My Message to PF Rank and File: Waste No Time on Eligibility Court Cases, Focus on Elections
As the Green Party, we would like to advise the PF rank and file not to waste time on the eligibility cases but focus on wooing voters for President Edgar Lungu and the PF because the issues in contention on the eligibility of President to contest the 2021 elections have already been settled by the Constitutional Court in previous decisions of the Court. PF members should leave the court cases to the lawyers and focus of campaigning for time is not static but running out. These court cases are merely distractions.
I have gone through various arguments advanced by proponents of the petitions. It appears to me that the contest is on general matters that have already been determined by the Court. You don’t go to the courts to solve general matters and shape law. For that, you go to the legislature. You go to the court to resolve particular disputes. For the health of the Nation and the rule of law, it is critical that we stop using courts as weapons to resolve general matters and shaping the law but instead view courts as avenues of recourse to resolve limited cases.
I say so because when the Constitutional Court or Supreme Court rules one way, it is likely to rule that way again. So continuing to push a law or policy that contradicts a previous decision essentially is an exercise in futility. A precedent that the court sets effectively is intended to prevent the same issue from arising. If parties are dissatisfied with the decisions of superior courts, the best place for them to go is to the legislature or parliament. The on-going elections present the best avenue to constitute a legislature that could refine policy issues or points of law that are in contention on the eligibility clauses. Otherwise, pushing the court route to resolve policy issues and refining the law is sheer waste of time.
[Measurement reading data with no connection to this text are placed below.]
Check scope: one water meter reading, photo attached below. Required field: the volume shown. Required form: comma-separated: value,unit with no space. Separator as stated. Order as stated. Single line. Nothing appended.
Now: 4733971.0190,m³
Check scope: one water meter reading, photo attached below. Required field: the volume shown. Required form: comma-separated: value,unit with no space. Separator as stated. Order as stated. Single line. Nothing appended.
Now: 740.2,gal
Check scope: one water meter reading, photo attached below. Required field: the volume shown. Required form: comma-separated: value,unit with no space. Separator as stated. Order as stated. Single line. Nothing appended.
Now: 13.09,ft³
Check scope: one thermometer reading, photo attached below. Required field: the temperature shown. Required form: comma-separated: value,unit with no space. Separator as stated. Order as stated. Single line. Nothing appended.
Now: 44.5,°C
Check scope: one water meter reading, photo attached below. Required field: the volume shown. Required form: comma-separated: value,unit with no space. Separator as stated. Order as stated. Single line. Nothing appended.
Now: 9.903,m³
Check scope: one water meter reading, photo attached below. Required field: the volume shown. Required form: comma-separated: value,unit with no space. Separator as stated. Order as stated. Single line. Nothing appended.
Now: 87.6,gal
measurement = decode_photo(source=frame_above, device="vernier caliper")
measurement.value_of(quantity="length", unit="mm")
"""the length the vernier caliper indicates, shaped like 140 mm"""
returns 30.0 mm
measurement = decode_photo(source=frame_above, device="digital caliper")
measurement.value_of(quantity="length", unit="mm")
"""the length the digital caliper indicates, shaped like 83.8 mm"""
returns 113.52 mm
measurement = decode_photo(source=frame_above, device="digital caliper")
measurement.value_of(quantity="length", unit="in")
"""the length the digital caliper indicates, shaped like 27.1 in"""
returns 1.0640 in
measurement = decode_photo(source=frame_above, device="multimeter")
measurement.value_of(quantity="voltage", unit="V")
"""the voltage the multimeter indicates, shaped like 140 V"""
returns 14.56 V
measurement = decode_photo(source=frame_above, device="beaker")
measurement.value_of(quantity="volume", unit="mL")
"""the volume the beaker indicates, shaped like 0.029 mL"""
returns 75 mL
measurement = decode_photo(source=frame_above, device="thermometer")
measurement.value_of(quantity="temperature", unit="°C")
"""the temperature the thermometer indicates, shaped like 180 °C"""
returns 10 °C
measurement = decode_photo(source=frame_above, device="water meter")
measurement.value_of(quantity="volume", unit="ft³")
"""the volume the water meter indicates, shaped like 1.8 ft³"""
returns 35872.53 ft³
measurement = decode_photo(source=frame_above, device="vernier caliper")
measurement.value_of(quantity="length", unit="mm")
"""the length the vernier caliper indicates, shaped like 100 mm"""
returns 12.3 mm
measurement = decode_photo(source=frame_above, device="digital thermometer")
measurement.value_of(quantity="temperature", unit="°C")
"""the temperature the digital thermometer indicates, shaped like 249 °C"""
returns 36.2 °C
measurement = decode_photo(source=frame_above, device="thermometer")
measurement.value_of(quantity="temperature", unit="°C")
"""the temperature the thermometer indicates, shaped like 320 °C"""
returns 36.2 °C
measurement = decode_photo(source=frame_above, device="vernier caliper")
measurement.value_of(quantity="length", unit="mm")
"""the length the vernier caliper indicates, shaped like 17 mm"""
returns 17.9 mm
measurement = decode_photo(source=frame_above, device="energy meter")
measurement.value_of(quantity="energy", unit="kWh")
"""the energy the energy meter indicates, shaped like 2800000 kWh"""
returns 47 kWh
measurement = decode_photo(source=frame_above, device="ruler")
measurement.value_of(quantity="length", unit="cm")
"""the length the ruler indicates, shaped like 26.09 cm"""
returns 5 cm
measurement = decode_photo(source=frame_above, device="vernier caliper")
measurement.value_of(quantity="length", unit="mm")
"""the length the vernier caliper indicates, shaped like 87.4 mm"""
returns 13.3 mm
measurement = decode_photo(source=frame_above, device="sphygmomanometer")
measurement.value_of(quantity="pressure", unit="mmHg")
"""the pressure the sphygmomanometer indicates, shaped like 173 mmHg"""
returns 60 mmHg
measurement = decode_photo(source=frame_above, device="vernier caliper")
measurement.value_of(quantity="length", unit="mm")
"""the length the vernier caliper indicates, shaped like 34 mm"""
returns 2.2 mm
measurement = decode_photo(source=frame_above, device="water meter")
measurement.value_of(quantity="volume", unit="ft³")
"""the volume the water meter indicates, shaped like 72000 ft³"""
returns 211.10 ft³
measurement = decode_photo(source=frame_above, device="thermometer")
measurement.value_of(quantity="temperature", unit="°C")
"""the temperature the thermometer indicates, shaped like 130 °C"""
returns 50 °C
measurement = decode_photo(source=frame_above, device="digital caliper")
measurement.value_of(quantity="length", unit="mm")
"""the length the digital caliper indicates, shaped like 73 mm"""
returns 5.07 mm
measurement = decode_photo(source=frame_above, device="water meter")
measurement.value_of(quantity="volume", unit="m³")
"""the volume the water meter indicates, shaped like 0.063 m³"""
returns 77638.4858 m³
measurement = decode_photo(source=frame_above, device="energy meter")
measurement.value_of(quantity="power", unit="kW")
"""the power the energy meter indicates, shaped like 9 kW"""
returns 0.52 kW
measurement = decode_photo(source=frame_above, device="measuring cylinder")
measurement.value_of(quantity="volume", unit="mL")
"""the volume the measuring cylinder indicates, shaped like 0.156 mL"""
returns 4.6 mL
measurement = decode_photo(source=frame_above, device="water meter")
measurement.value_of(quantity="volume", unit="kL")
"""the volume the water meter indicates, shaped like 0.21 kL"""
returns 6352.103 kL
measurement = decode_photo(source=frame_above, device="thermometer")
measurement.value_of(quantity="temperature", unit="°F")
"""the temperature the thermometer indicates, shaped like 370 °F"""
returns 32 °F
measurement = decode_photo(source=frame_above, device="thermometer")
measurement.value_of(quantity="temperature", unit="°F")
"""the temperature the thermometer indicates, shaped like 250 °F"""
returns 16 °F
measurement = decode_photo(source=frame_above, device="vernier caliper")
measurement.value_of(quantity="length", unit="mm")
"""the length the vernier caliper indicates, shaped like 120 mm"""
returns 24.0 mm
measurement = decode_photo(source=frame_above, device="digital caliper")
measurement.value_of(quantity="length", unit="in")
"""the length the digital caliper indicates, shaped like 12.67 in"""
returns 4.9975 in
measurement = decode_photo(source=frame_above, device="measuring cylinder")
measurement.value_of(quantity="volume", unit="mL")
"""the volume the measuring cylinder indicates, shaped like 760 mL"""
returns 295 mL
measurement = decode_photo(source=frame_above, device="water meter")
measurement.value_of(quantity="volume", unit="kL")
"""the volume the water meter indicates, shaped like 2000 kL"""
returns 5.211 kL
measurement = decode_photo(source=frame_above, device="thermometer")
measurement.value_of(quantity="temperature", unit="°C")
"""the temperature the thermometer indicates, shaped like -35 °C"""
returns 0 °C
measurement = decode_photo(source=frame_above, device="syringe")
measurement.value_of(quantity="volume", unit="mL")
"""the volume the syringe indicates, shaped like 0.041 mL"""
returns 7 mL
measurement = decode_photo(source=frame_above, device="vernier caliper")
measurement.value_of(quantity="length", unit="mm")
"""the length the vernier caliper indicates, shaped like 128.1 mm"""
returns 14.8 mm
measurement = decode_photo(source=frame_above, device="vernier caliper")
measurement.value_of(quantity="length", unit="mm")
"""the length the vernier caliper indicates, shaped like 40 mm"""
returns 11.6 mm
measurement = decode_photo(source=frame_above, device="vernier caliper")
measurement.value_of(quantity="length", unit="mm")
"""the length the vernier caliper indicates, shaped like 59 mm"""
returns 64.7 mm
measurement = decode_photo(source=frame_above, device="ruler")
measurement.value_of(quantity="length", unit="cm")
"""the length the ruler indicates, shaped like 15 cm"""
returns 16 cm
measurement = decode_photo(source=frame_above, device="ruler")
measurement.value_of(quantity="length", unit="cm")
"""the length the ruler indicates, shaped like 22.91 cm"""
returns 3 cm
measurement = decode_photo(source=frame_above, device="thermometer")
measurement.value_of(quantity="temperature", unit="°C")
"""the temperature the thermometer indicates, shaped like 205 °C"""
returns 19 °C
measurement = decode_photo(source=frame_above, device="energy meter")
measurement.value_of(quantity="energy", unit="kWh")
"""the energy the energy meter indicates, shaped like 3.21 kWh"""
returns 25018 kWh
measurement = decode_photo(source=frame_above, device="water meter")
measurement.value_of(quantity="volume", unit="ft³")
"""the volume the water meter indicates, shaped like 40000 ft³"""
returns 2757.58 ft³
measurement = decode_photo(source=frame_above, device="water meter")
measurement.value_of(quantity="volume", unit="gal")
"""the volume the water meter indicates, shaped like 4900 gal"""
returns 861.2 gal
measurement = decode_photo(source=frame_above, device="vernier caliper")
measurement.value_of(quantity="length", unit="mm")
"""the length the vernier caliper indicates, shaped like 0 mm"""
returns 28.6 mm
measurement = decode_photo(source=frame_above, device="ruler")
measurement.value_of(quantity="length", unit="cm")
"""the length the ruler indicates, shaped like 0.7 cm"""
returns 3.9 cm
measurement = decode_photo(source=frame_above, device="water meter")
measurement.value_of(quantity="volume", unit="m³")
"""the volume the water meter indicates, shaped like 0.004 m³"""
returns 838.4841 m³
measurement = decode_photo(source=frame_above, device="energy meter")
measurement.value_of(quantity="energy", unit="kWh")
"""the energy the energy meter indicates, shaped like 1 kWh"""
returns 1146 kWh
The central issue in the current controversy is whether “held office” and “term of office” mean the same thing. In my view, such a question is a general matter that should be solved by the legislature, and not the courts. What the court produces is not law per se, but a determination on how it interpreted an existing law for the purpose of settling a specific case or controversy. When the same issues and facts arise, they are settled based on that precedent.
In the previous cases, the Concourt generally held a consistent view that “held office” is linked to “term of office”, whereby a term means serving in the office of the president for a continuous period of three to five years. I agree with the court in many respects on this view. A Vice President usually holds the office of the President each time the President is out of jurisdiction. In a five year period or term, a Vice President can hold office of the President for as many times as twenty, depending on the travels out of jurisdiction the President makes. Does such “holding” of office of President by the Vice President disqualify such a Vice President to contest as a presidential candidate in the next election? Was that the intention of the crafters of the Constitution?
What of a President, who, in a single five year term more than twice handed over power to the Vice President, and in that manner more than twice held the office of the President: is that President eligible to contest the next election?
In my view the issues that are being raised at this point are beyond the courts. These are now matter for the legislature to clarify. So, lets not waste court’s time. More fire, lets win the voters on our side.